On Sunday, I was leafing through People, the journal of American celebrity worship when I spotted somebody I used to work with in the gossip pages. Apparently she’s dating a movie star and they are about to get married.
The fact that she was marrying a movie star didn’t shock me so much (her sister is a well-known actress) but rather that somebody I knew had made it into the pages of a tabloid. A law of nature had been violated: celebrity magazines should contain pictures of people I don’t know, like Angelina Jolie, or Jennifer Aniston, or Michael Jackson’s (ex) doctor.
So, I thought if my former colleague can get in then why not me?All it takes is a chance encounter. Last week, for instance, I read about an actress on some cop show that left her rock musician husband for a pizza delivery boy. For three years she and the pizza boy lived together. I saw a picture of him with her on the red carpet. He looked embarrassed.
Actually, now that I come to think of it, this isn’t the first time I’ve been surprised like this. A few years back I was riding on a bus in Ukraine. Remarkably, the bus had a TV and a DVD player on it and for a few hours I watched a terrible Russian Die Hard knock-off in which Chechen terrorists took an entire circus audience hostage. Suddenly a dude I knew appeared on screen. He was playing an editor at CNN.
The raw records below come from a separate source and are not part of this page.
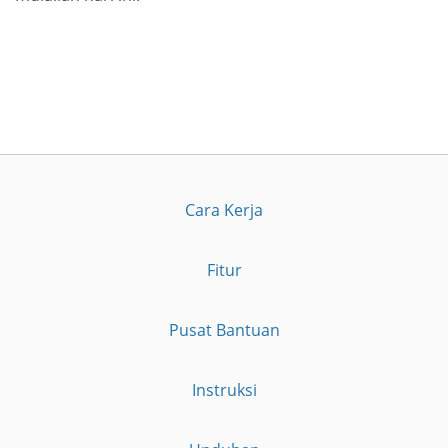
Cara Kerja
Fitur
Pusat Bantuan
Instruksi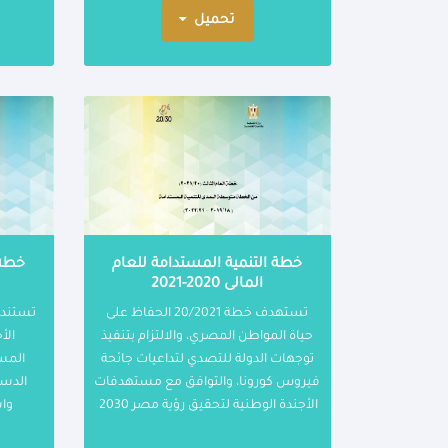
تحميل
خطة التنمية المستدامة للعام
خطة 
المالى 2020-2021
تستهدف خطة 20/2021 الحفاظ على
حياة المواطن المصري، والالتزام بتنفيذ
الأ
توجهات الدولة للتصدي لتداعيات جائحة
المست
فيروس كورونا، والتوافق مع مستهدفات
الدست
الأجندة الوطنية لتحقيق رؤية مصر 2030
واس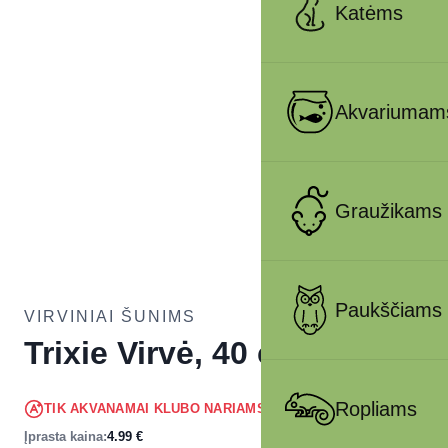
Katėms
Akvariumam
Graužikams
Paukščiams
VIRVINIAI ŠUNIMS
Trixie Virvė, 40 cm
4.74
€
Ropliams
TIK AKVANAMAI KLUBO NARIAMS
!
Įprasta kaina:
4.99
€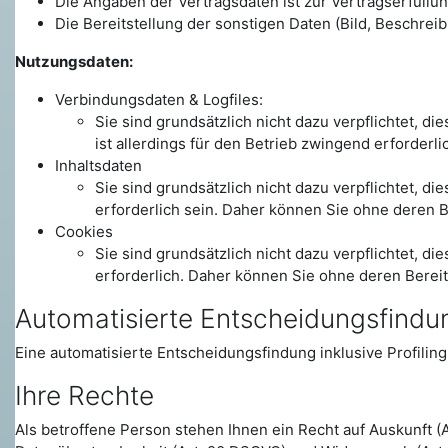
Die Angaben der Vertragsdaten ist zur Vertragserfüllun
Die Bereitstellung der sonstigen Daten (Bild, Beschreibun
Nutzungsdaten:
Verbindungsdaten & Logfiles:
Sie sind grundsätzlich nicht dazu verpflichtet, d
ist allerdings für den Betrieb zwingend erforderl
Inhaltsdaten
Sie sind grundsätzlich nicht dazu verpflichtet, d
erforderlich sein. Daher können Sie ohne deren B
Cookies
Sie sind grundsätzlich nicht dazu verpflichtet, d
erforderlich. Daher können Sie ohne deren Bereit
Automatisierte Entscheidungsfindung
Eine automatisierte Entscheidungsfindung inklusive Profiling f
Ihre Rechte
Als betroffene Person stehen Ihnen ein Recht auf Auskunft (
I was so startled I wanted to tell the other passengers: Hey, see that really bad actor on the screen, the big fat guy? I know him! But it would have meant nothing to them, so I kept silent.
That kind of thing used to happen to my brother all the time. He went to Cambridge University, which (along with Oxford) is where many of the people who run the UK’s media- politico-business establishment spend their wild youths taking drugs, sleeping with each other and sitting the occasional exam. Shortly after graduation he started seeing lots of people he had known showing up on children’s TV shows, writing for newspapers, or (in one instance) even co-writing a movie with Mel Gibson. Some of them were genuinely talented; just as many were hacks.
My brother was perplexed. Coming from a small town where nobody does anything or goes anywhere, he had naively spent his time at Cambridge getting a good education, not realizing that the actual purpose of the institution is to make lots of contacts within Britain’s nepotistic establishment. Doh!
As for me, I don’t know anyone famous. However, I have had a few encounters with the press whenever I’ve written a book. At first I hated posing for pictures so much I used a wooden effigy of myself instead. These days I wear a hat and dark glasses.
The truth however is that in Britain, and especially in America, writing a book is considered such an eccentric thing to do that you’re in no danger of becoming famous unless by some miracle you make a mountain of cash. But once I went to Poland for a book tour where some of the socialist era- reverence for the written word still remains. My first appearance was with a very famous Polish author. A TV crew had shown up and they wanted to talk to me. Why? I asked.
But that was only the beginning. Everywhere I went, I was interviewed. My face was in the papers. People knew who I was. It was a very strange sensation. Then I got home to Texas, where I resumed my position on the social ladder slightly above a homeless person- which was a relief, I can tell you.
That kind of attention, even on a small scale, can be very seductive. My ego was delighted in Poland. But just take a look at ancient rock stars like Mick Jagger, or Paul McCartney and you can see the deleterious effects of flattery on a person. Long after the creative spark has sputtered and died, these old codgers continue prancing about in public just so they can score another hit of the ultimate ego-boosting drug, adulation.
But back to my acquaintance in the gossip magazines: later that evening I was standing in line at the grocer’s when I picked up a copy of The National Enquirer. The cover screamed CELEBRITY PLASTIC SURGERY DISASTERS! and I couldn’t resist.
So there I was, reading about Britney’s great big chemical breasts, when I turned the page and… it was my ex-colleague again! This time the story was different though, she had been introduced to her fiancé not by her sister but rather MERYL STREEP!
Well, who was it? I wondered, my mind nearly cracking under the strain.